Anfang April hatte die Bundesregierung grünes Licht für die Einreise von bundesweit bis zu 80 000 Saisonarbeitskräften im April und Mai gegeben. Vor einer Woche landete am Flughafen Leipzig-Halle eine Maschine mit 135 Erntehelfern aus Rumänien, die dann zu Betrieben in mehrere Bundesländer gebracht wurden.

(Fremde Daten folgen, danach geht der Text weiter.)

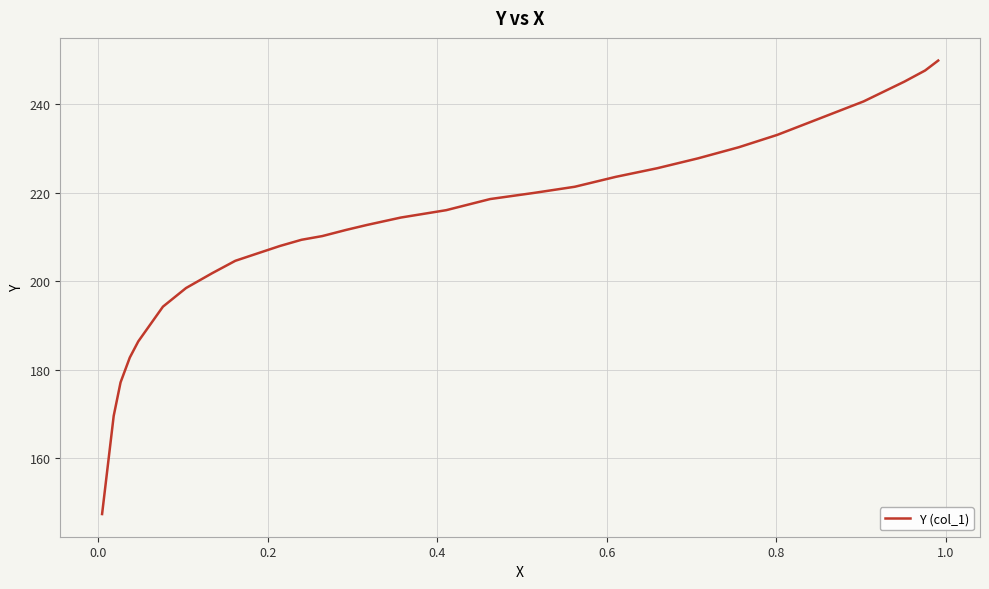

What is the greatest value displayed?

249.8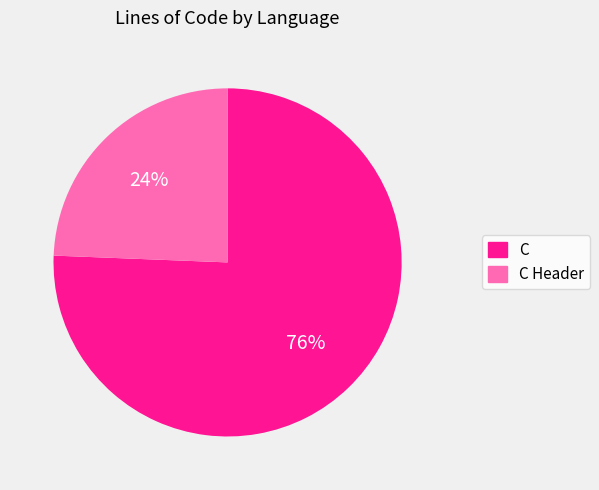

Which slice represents more than half of the pie?

C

Rechnerisch reichten die 80 000 Helfer aus, sagt Olaf Feuerborn, Präsident des Bauernverbands Sachsen-Anhalt. Ein „Kraftakt für die Betriebe“ seien die strengen Vorgaben für die Einreise, die Unterbringung und für die Arbeitsumgebung. Um Saisonkräfte aus Osteuropa einfliegen zu lassen, können Agrarbetriebe die benötigten Helfer über ein Portal des Bauernverbands anmelden. Feuerborn begrüßt die Lösung, beklagt aber zugleich ein aufwendiges und zeitintensives Verfahren. Die Organisation von Flügen und Auflagen bedeute beträchtliche Zusatzkosten für die Betriebe, während gleichzeitig Absatzmöglichkeiten bei Restaurants und Hotels ausfallen, so Feuerborn. Jetzt hofft er, dass keine weiteren Verschärfungen notwendig werden und dass die Betriebe - wenn möglich - gar auf Lockerungen hoffen dürfen.

Hoffen auf Verbraucher

Bei der Agrargenossenschaft Hohenseeden/Parchen, einem der größten Spargelproduzenten im Land, hat man auf die verschärfte Situation reagiert. Nur 55 statt wie normalerweise 120 polnische Helfer werden eingesetzt. Die bewirtschaftete Fläche sei von 120 auf 60 Hektar reduziert worden, sagt der Vorsitzende Patrick Wolter.

Zu allem Übel kommt die neuerliche Trockenheit hinzu. Alles zusammen „eine extreme Situation“, so Wolter. Zuversichtlich bleibt er trotzdem. „Zumindest mit den Folgen von Corona werden wir klarkommen.“ Mit der reduzierten Zahl von Helfern verringerten sich auch die Lohnkosten. Zudem setzt Wolter auf den Spargelhunger der Verbraucher und darauf, dass insbesondere regionale Produkte in diesem Jahr hoch im Kurs stehen.

Darauf baut auch Jürgen Schulze, Geschäftsführer des Verbands der Ostdeutschen Spargel- und Beerenobstanbauer (VOSBA). Die Betriebe unternehmen im Moment „riesige Anstrengungen“, um die Liefersicherheit zu gewährleisten, bekräftigt er. Nichtsdestotrotz müsse man davon ausgehen, dass mit der geringeren Zahl von Helfern nicht 100 Prozent der Flächen beerntet werden könnten.

Zuletzt kamen 6000 bis 7000 Erntehelfer pro Jahr aus dem In- und Ausland in Sachsen-Anhalt zum Einsatz.